TASK DETAILS -
Please copy out the listing's lines verbatim, starting with the line containing "The battered, deep-fried" and continuing through the line containing "beer batter after, and", with both of those lines included.
::: MATERIAL PROVIDED
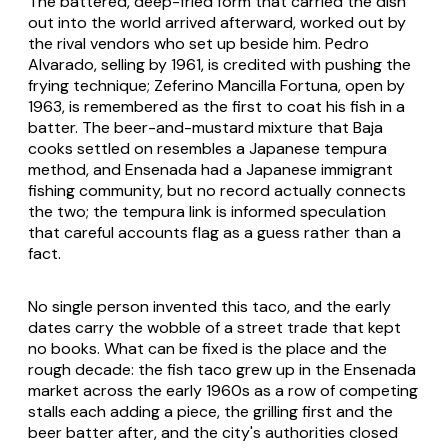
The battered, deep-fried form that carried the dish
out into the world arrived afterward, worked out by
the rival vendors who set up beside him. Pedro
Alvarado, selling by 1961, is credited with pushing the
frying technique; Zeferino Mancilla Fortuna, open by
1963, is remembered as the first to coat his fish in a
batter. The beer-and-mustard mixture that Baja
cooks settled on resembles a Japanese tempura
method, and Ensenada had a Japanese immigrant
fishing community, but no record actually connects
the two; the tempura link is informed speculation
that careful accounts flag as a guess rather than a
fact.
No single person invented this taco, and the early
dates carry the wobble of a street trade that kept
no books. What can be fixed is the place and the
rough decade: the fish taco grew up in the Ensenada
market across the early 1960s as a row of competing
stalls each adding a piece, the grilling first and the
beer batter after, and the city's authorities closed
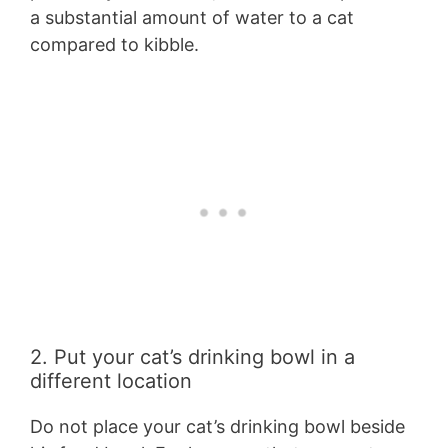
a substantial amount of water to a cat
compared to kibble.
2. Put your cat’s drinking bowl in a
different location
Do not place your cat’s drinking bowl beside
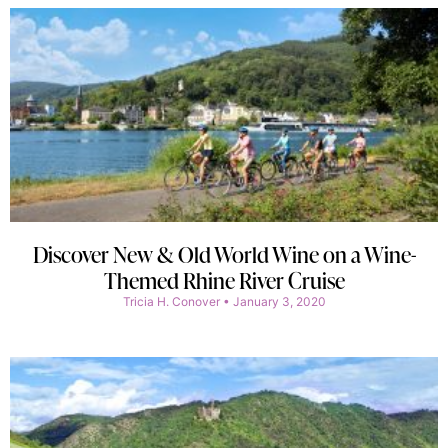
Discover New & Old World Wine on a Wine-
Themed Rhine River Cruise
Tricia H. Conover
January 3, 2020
::::::
::: MATERIAL PROVIDED
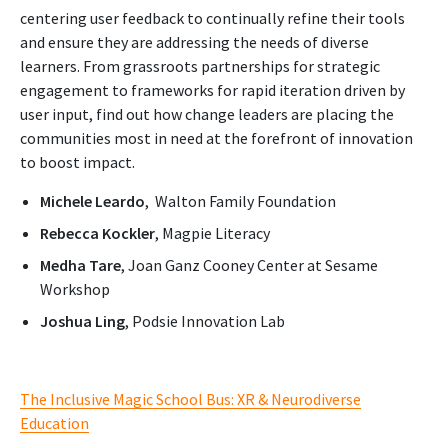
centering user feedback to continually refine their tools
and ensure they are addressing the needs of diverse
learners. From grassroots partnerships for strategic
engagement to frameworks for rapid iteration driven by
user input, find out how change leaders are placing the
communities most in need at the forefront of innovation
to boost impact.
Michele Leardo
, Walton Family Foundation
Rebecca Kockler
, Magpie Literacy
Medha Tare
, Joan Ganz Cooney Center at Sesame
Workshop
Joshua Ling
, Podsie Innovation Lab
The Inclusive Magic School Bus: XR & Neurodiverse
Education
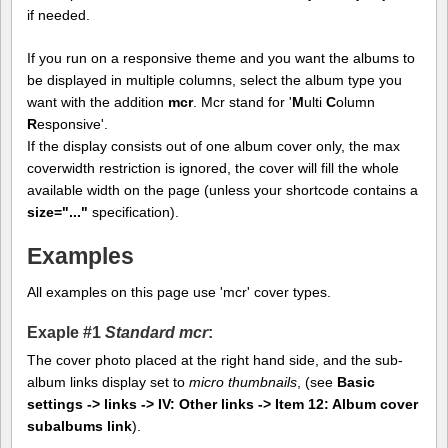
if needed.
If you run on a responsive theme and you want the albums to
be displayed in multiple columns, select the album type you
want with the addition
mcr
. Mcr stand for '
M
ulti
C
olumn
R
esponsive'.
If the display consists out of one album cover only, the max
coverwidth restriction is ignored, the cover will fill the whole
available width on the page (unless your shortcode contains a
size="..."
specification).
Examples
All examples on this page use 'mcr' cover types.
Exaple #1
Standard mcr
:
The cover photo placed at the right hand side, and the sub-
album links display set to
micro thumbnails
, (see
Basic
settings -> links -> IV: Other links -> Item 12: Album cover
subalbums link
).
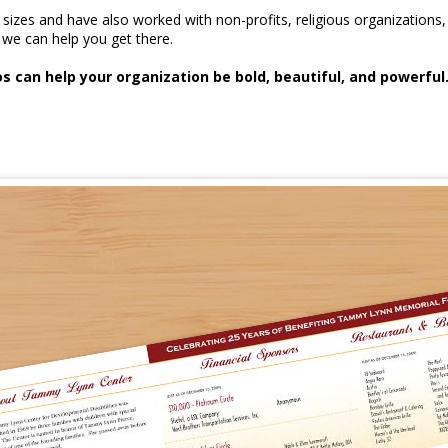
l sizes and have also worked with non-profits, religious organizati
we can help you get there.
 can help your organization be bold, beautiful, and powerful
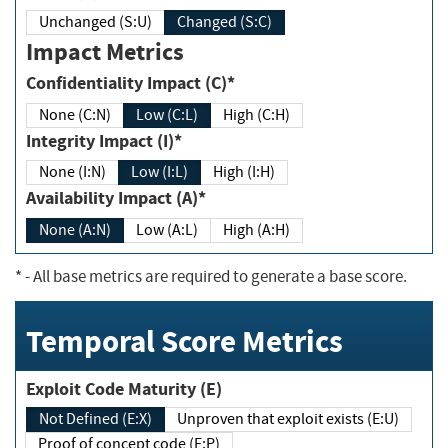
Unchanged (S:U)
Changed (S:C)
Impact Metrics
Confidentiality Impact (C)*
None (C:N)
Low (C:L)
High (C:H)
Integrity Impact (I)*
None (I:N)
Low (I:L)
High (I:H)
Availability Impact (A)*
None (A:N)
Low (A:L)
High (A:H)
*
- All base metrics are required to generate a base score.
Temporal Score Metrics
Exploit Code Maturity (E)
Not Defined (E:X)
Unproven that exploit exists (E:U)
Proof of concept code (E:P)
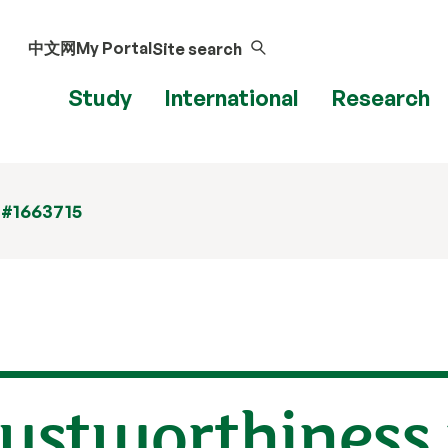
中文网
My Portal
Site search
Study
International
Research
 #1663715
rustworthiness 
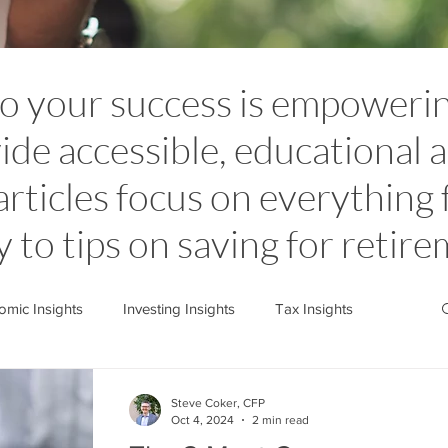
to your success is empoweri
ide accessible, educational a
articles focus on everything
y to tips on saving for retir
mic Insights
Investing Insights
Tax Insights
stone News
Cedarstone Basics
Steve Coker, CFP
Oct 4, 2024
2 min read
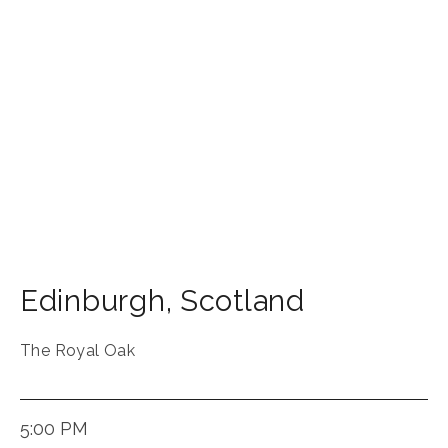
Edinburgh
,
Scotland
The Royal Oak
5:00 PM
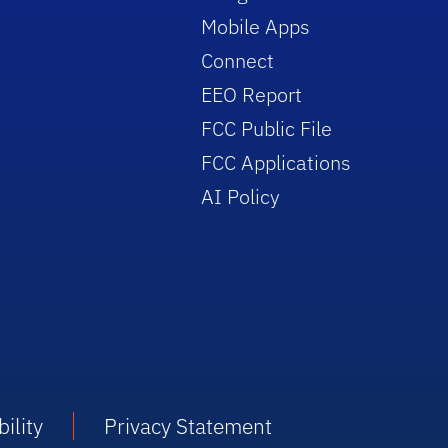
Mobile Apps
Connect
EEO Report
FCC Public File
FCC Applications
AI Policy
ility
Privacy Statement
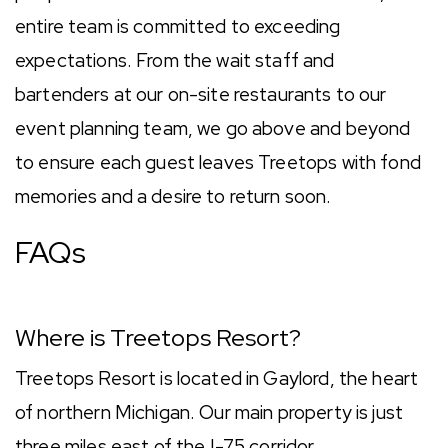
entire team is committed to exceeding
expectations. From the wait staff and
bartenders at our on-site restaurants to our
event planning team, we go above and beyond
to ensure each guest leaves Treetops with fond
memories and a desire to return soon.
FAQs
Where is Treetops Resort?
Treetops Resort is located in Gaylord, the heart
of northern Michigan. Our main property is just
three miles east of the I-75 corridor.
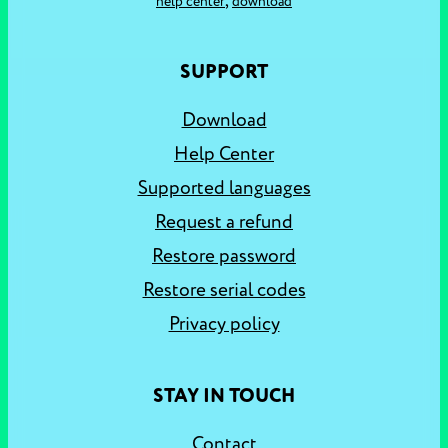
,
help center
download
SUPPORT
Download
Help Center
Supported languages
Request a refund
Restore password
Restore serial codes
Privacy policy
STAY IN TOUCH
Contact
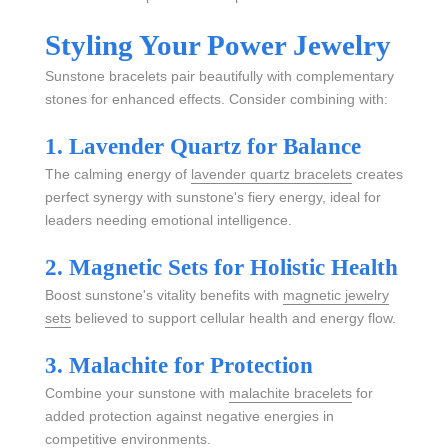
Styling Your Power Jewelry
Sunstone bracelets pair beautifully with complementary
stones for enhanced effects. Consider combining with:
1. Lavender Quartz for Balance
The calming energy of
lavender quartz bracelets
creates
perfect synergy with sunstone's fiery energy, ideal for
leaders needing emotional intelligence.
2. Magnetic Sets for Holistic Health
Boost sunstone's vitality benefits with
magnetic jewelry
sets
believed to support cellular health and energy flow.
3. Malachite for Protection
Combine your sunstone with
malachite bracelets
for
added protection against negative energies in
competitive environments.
::::::
YOUR SOLUTION -
The battered, deep-fried form that carried the dish
out into the world arrived afterward, worked out by
the rival vendors who set up beside him. Pedro
Alvarado, selling by 1961, is credited with pushing the
frying technique; Zeferino Mancilla Fortuna, open by
1963, is remembered as the first to coat his fish in a
batter. The beer-and-mustard mixture that Baja
cooks settled on resembles a Japanese tempura
method, and Ensenada had a Japanese immigrant
fishing community, but no record actually connects
the two; the tempura link is informed speculation
that careful accounts flag as a guess rather than a
fact.
No single person invented this taco, and the early
dates carry the wobble of a street trade that kept
no books. What can be fixed is the place and the
rough decade: the fish taco grew up in the Ensenada
market across the early 1960s as a row of competing
stalls each adding a piece, the grilling first and the
beer batter after, and the city's authorities closed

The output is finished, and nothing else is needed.